Non-Invasive Measurement of Blood Analytes using Raman spectroscopy
Our laboratory has made significant advances in developing instrumentation and methodologies for non-invasive measurement of blood glucose using Raman spectroscopy. The objective has been to establish Raman spectroscopy as a viable approach for non-invasive measurement of glucose in vivo.
Laboratory-based Raman instrument
Our laboratory-based Raman instrument achieves extremely high throughput, and 30% of all photons back-scattered from a turbid medium are collected. The instrument employs a non-imaging, half-paraboloidal mirror as the primary collection optic, the specifications of which (f = 15.9 mm, collection half-angles 46º/30º, resulting in an effective numerical aperture of 0.5) were determined by an optical design software code (Zemax, Focus Software, Tucson, AZ). The design process involved careful study of spatial and angular distributions of the Raman signal from turbid media via experiments and Monte Carlo simulations. Raman spectra are excited at 830 nm and Raman emission is collected out to 960 nm.
We have also incorporated diffuse reflectance spectroscopy (DRS) in this instrument to correct for turbidity-induced sampling volume variations. The bimodal Raman and DRS instrument (Fig. 1) employs an 830 nm diode laser (Process Instruments) as the Raman excitation source and a tungsten-halogen lamp (Avantes AvaLight-HAL-S) as the broadband excitation source. A bandpass filter (BPF) (Semrock MaxLine 830) is placed at the laser output to remove unwanted spontaneous emission that broadens the laser linewidth. An RG850 absorption filter (F) is placed at the lamp output to reduce shorter wavelengths that cause scatter within the spectrometer. The filtered broadband source covers the wavelength range 850-960 nm. The two beams are independently shuttered (S1 and S2) and combined using an MgF2 plate at 45º, with the laser being transmitted and the white light source being reflected along the same beam path. A photodiode (PD) placed at this intersection monitors the power of both sources. The light sources are focused through a small hole (4 mm dia.) in an off-axis, gold-coated, half-paraboloidal mirror (PM) (Perkin-Elmer, Inc.) and delivered to the forearm or a fused silica cuvette (1 cm path length) filled with the sample of interest. The beam diameters at the sample are approximately 1 mm and the powers are 250 mW and 100 µW for the laser and broadband source, respectively.
Backscattered Raman and diffusely reflected light are collected with the half-paraboloidal mirror and sent through a holographic notch filter (NF) (Kaiser Optical Systems, Inc.) to reduce the magnitude of the excitation peak. Specular reflection from the cuvette surface passes through the hole in the paraboloidal mirror and is significantly diminished. Collected light is focused on the input end of an optical fiber bundle (OFB) (RoMack, Inc.) that transforms the circular shape of the collected light into a vertical line at the exit end (~ 400 mm x 26 mm). The exit end of the fiber bundle serves as the entrance slit of a modified f/1.4 spectrometer (Kaiser Optical Systems, Inc.). The light is dispersed by a holographic grating onto a 1300×1340 pixel liquid nitrogen-cooled CCD detector (Princeton Instruments).

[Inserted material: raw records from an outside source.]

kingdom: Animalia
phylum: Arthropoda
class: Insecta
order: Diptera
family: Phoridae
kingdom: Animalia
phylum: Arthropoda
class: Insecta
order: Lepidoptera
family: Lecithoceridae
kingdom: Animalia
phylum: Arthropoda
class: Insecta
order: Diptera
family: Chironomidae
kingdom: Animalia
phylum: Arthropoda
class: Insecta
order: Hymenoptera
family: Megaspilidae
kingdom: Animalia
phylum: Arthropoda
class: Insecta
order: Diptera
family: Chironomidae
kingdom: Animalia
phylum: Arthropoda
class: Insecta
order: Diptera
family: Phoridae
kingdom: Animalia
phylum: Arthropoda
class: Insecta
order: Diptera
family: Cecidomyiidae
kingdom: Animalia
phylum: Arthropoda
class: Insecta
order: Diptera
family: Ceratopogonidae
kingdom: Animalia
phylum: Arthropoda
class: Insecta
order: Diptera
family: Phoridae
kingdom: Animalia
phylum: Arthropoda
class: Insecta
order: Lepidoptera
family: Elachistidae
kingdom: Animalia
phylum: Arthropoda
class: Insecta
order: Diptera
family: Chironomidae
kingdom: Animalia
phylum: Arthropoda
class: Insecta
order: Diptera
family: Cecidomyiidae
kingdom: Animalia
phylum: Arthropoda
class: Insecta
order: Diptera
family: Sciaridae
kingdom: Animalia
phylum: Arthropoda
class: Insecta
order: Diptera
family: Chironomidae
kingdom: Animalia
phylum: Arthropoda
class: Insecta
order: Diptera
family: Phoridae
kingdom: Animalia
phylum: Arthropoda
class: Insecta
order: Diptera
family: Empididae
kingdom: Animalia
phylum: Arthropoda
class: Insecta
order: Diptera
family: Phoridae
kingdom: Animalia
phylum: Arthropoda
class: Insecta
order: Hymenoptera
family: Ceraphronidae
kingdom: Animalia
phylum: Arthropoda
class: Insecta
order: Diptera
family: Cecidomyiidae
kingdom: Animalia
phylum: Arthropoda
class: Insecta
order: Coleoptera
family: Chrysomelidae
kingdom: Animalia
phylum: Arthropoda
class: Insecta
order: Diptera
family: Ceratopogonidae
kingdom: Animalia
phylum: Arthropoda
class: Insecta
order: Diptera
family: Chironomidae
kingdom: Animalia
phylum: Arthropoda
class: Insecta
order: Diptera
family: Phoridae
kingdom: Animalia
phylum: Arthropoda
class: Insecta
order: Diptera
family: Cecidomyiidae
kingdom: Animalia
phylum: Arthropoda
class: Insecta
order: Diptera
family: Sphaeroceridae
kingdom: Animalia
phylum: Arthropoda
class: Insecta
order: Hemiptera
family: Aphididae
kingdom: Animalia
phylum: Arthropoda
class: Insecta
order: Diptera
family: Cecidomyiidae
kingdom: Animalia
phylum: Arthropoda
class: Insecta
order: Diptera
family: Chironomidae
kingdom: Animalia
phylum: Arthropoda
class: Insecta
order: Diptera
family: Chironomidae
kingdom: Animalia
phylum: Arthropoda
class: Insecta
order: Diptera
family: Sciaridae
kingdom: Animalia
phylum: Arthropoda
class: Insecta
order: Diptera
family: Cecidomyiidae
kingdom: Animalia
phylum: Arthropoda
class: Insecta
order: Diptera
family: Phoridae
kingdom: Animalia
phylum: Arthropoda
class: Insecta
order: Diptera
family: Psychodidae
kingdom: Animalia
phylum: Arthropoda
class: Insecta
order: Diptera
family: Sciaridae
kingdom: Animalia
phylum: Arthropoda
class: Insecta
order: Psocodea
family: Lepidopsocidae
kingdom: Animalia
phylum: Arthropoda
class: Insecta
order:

Figure 1. Schematic of the laboratory based Raman instrument. BPF: bandpass filter; CL: cylindrical lens; S1-S2: shutters; F: Absorption filter; PD: photodiode; PM: paraboloidal mirror; NF: notch filter; OFB: optical fiber bundle; CCD: charge coupled device.
Development of a portable instrument for clinical use
In order to carry out the clinical studies, we have built a compact and portable Raman spectroscopy instrument based on the laboratory based Raman system. Our laboratory has extensive experience in building such portable units, including one that had been used previously for the dog glucose clamping studies at Bayer’s Indiana-Purdue Fort Wayne facility.
Figure 2. Schematic of portable clinical Raman instrument; BPF: bandpass filter; FL: focusing lens; S: shutter; NDF: neutral density filter; OF: optical fiber; OFB: optical fiber bundle
A diagram of the portable instrument is shown in Fig. 2. It is modeled after the laboratory system but several design changes make it more compact and versatile. For light delivery and collection, we have converted free-space optics into an optical fiber based system. In addition, a tunable wavelength spectrograph and a thermoelectrically-cooled CCD (Princeton Instruments) are used for spectra collection. We have also developed non-imaging optical elements to improve the performance of the instrument. Currently, this instrument is being used for clinical validation studies on humans.